Caddy for Astro + Podman (HTTPS and Canonical Host)

Category: On-Premises & Private Cloud

Tags: podman, caddy


Once the Astro container was answering on 127.0.0.1:4321, I still needed HTTPS and a single canonical hostname. I picked Caddy over nginx for exactly one reason — its built-in ACME client means I never touch certbot timers or renewal cron jobs.

This post is the thin layer that turns the private app port into a public HTTPS site.

Install Caddy

Caddy isn’t in the default Debian repos, so I added Cloudsmith’s stable channel:

sudo apt update
sudo apt install -y debian-keyring debian-archive-keyring apt-transport-https curl
curl -1sLf 'https://dl.cloudsmith.io/public/caddy/stable/gpg.key' | sudo gpg --dearmor -o /usr/share/keyrings/caddy-stable-archive-keyring.gpg
curl -1sLf 'https://dl.cloudsmith.io/public/caddy/stable/debian.deb.txt' | sudo tee /etc/apt/sources.list.d/caddy-stable.list >/dev/null
sudo apt update
sudo apt install -y caddy

Reverse proxy and canonical host

Problem: Two DNS names pointed at the VPS — adrian-altner.de and www.adrian-altner.de.

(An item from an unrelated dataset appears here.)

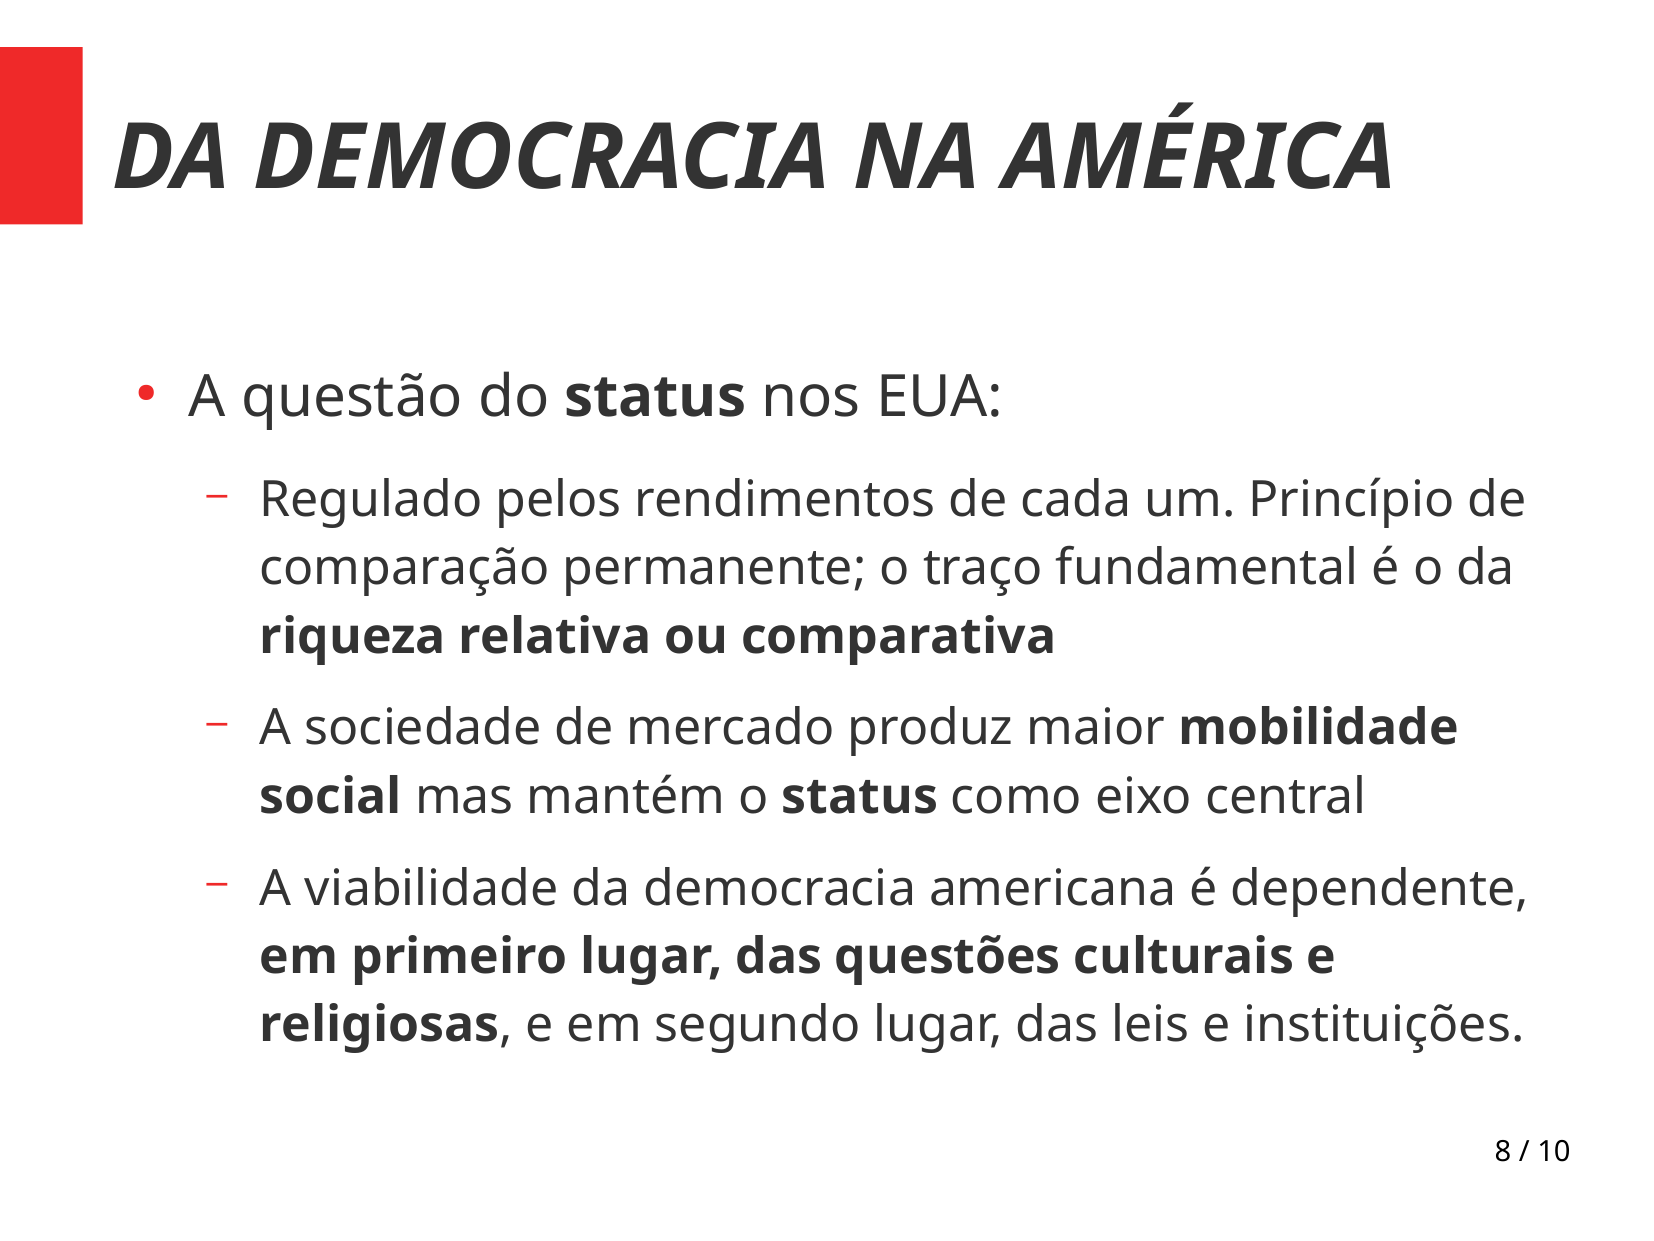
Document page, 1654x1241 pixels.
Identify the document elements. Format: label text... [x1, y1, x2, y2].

list A questão do status nos EUA: Regulado pelos rendimentos de cada um. Princípio de comparação permanente; o traço fundamental é o da riqueza relativa ou comparativa A sociedade de mercado produz maior mobilidade social mas mantém o status como eixo central A viabilidade da democracia americana é dependente, em primeiro lugar, das questões culturais e religiosas, e em segundo lugar, das leis e instituições. [118, 354, 1536, 1074]
title DA DEMOCRACIA NA AMÉRICA [112, 46, 1565, 261]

I wanted exactly one to live publicly, with the other 301-ing to it.

Implementation: Caddy’s site blocks do both jobs at once — TLS issuance and the redirect — with no extra config.

# /etc/caddy/Caddyfile
www.adrian-altner.de {
  redir https://adrian-altner.de{uri} permanent
}

adrian-altner.de {
  encode zstd gzip
  reverse_proxy 127.0.0.1:4321
}

Solution: Caddy fetches Let’s Encrypt certificates for both hostnames on first boot, serves adrian-altner.de via the reverse proxy, and answers www.adrian-altner.de with a permanent redirect.

Validate and reload

sudo caddy validate --config /etc/caddy/Caddyfile
sudo systemctl restart caddy
sudo systemctl enable caddy
sudo systemctl status caddy --no-pager

A formatting warning on validate is harmless — caddy fmt cleans it up in place:

sudo caddy fmt --overwrite /etc/caddy/Caddyfile

Verifying the result

curl -I http://adrian-altner.de
curl -I https://adrian-altner.de
curl -I https://www.adrian-altner.de

What I was looking for:

  • HTTP redirects to HTTPS (Caddy does this automatically once TLS is in place).
  • www returns a 301 to the apex domain.
  • The TLS certificate is trusted and issued by Let’s Encrypt.

Network hygiene

With Caddy as the only public entrypoint, there’s no reason for port 4321 to be reachable from the outside world. Binding it to localhost in compose closes that door:

ports:
  - "127.0.0.1:4321:4321"

Now the Node process only listens on the loopback interface — Caddy alone handles 80/443.

What to take away

  • Caddy collapses “reverse proxy”, “TLS”, and “canonical host” into a handful of lines of config.
  • Automatic HTTPS means one less cron job — no certbot, no renewal hooks.
  • Bind the app container to 127.0.0.1 as soon as a proxy sits in front of it; there’s no upside to exposing it publicly.
  • One canonical hostname with the other redirecting avoids duplicate-content SEO surprises later.